[Chart comprehension data]
========

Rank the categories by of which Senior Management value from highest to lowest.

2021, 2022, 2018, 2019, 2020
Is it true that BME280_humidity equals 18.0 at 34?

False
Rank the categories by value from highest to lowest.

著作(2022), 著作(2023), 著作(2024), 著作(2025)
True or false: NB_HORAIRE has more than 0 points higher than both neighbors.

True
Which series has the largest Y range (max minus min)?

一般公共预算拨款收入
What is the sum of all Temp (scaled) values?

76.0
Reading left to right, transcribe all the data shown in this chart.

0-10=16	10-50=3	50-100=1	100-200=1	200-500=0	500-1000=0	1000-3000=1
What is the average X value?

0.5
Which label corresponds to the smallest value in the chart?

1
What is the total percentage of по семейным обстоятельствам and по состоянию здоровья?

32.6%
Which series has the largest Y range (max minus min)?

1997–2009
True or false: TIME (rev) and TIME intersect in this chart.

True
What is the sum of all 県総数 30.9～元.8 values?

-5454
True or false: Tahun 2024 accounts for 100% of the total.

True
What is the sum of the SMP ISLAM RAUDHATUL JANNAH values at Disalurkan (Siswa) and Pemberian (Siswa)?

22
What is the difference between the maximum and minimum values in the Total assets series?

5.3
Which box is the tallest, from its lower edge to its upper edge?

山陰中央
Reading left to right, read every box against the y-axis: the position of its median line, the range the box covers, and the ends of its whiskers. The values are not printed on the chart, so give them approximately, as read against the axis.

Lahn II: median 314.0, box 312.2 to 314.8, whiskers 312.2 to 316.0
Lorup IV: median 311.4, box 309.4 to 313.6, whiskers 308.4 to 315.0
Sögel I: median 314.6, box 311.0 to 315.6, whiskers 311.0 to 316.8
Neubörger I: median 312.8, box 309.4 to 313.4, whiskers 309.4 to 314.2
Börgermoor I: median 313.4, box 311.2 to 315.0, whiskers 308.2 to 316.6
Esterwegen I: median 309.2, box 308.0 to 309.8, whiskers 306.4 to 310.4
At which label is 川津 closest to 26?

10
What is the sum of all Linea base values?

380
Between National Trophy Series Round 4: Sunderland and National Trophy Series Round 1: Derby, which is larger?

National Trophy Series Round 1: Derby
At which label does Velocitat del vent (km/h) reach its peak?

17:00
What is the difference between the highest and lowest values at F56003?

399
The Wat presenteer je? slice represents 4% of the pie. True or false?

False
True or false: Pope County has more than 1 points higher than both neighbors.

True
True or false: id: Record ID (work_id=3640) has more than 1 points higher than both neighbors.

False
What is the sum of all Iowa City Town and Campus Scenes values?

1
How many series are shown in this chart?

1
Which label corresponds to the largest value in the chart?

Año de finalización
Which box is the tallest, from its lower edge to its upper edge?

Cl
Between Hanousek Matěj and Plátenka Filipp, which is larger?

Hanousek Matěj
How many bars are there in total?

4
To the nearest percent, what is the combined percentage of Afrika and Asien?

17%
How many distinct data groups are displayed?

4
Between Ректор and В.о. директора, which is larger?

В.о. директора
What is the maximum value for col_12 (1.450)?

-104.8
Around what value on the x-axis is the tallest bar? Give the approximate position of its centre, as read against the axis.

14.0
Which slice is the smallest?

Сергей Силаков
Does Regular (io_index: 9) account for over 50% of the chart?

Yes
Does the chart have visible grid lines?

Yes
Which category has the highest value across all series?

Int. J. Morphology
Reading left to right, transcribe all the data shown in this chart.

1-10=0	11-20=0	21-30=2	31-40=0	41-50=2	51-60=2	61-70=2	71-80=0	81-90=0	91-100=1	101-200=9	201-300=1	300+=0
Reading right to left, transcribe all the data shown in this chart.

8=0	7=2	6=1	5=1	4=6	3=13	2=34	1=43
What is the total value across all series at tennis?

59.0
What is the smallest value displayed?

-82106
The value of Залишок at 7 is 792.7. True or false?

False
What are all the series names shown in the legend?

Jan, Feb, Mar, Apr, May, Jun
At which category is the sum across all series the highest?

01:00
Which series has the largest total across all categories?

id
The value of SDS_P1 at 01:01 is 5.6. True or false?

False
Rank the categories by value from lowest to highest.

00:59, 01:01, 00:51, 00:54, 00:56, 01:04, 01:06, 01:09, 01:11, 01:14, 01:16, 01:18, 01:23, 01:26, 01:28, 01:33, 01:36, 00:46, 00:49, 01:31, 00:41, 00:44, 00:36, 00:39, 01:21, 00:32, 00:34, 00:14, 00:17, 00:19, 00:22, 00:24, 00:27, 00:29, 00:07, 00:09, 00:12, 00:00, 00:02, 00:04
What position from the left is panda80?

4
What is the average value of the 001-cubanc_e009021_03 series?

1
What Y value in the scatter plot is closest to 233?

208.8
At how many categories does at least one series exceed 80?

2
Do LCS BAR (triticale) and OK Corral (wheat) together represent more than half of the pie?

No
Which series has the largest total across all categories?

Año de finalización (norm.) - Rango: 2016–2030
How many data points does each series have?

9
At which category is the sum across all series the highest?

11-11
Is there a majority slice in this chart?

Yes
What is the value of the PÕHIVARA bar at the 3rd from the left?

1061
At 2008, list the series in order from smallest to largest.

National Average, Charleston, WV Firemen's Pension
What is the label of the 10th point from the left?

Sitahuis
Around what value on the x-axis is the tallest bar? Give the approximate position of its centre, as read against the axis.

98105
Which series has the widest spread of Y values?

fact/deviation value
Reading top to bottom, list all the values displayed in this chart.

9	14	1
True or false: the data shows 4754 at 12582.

========

### Your objective
Copy every line of the data above that contains the word "than" in exactly that case.

### Answer box
True or false: NB_HORAIRE has more than 0 points higher than both neighbors.
True or false: Pope County has more than 1 points higher than both neighbors.
True or false: id: Record ID (work_id=3640) has more than 1 points higher than both neighbors.
Do LCS BAR (triticale) and OK Corral (wheat) together represent more than half of the pie?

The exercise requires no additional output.